Deshalb glaubt man ihm auch, wenn er durchblicken lässt, dass ihn der Knick in seiner Fernsehkarriere nur bedingt betrübt – und als Mann, der von 1986 bis 1988 in zweiter Ehe mit Margarethe Schreinemakers verheiratet war, hat Jürgen von der Lippe ja ohnehin bewiesen, dass ihn nichts so leicht aus der Ruhe bringt.

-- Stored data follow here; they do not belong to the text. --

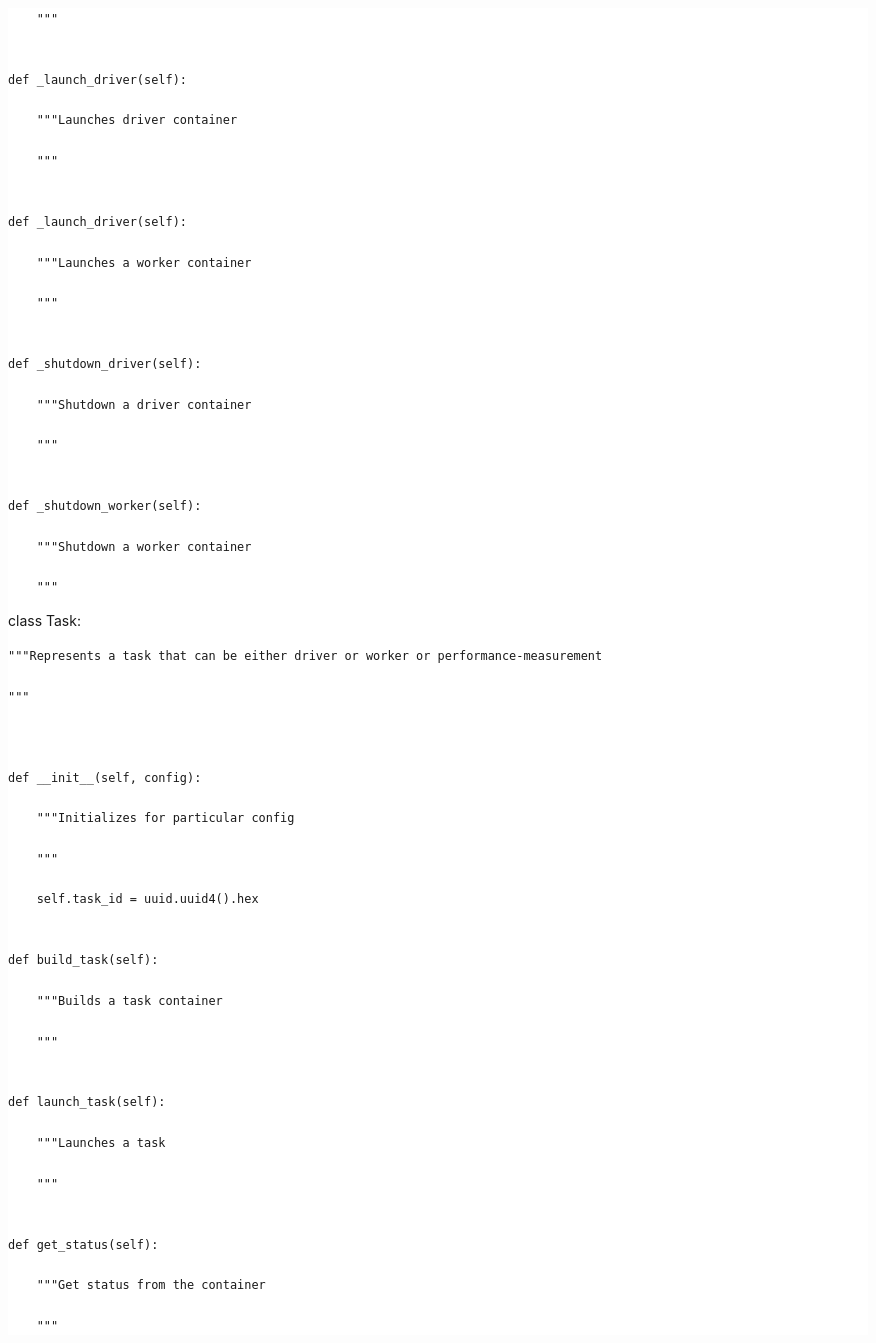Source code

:         """ 
 

    def _launch_driver(self): 

        """Launches driver container 

        """ 
 

    def _launch_driver(self): 

        """Launches a worker container 

        """ 
 

    def _shutdown_driver(self): 

        """Shutdown a driver container 

        """ 


    def _shutdown_worker(self): 

        """Shutdown a worker container 

        """ 

         


class Task: 

    """Represents a task that can be either driver or worker or performance-measurement

    """ 

 

    def __init__(self, config): 

        """Initializes for particular config 

        """ 

        self.task_id = uuid.uuid4().hex 
 

    def build_task(self): 

        """Builds a task container 

        """ 
 

    def launch_task(self): 

        """Launches a task 

        """ 
 

    def get_status(self): 

        """Get status from the container 

        """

Was seine neue Show "Ich liebe Deutschland" angeht, ist der Meister des gepflegten Herrenwitzes aber guter Dinge: "In jedem Menschen steckt ein kleiner Klugscheißer, und deshalb sind Quizsendungen im Fernsehen auch so beliebt", sagt er. Natürlich wird der 63-jährige Entertainer in der aus Holland importierten Show, die von der Firma des "Big Brother"-Erfinders John de Mol stammt und bereits in anderen Ländern wie China, Polen und Griechenland lief, wieder seine legendären Hawaiihemden tragen. "Das hat sich für mich zur Berufskleidung entwickelt und ist außerdem bequem. Mit ist es im Sakko im Fernsehen schlicht und ergreifend zu warm", erklärt er. Für seine Bequemlichkeit betreibt der Moderator einigen Aufwand: Damit das Ganze auch stilecht ist, lässt sich der 63-Jährige die bunten Hemden eigens aus Amerika liefern.


Cornelia Wystrichowski ist freie Medienjournalistin in Berlin.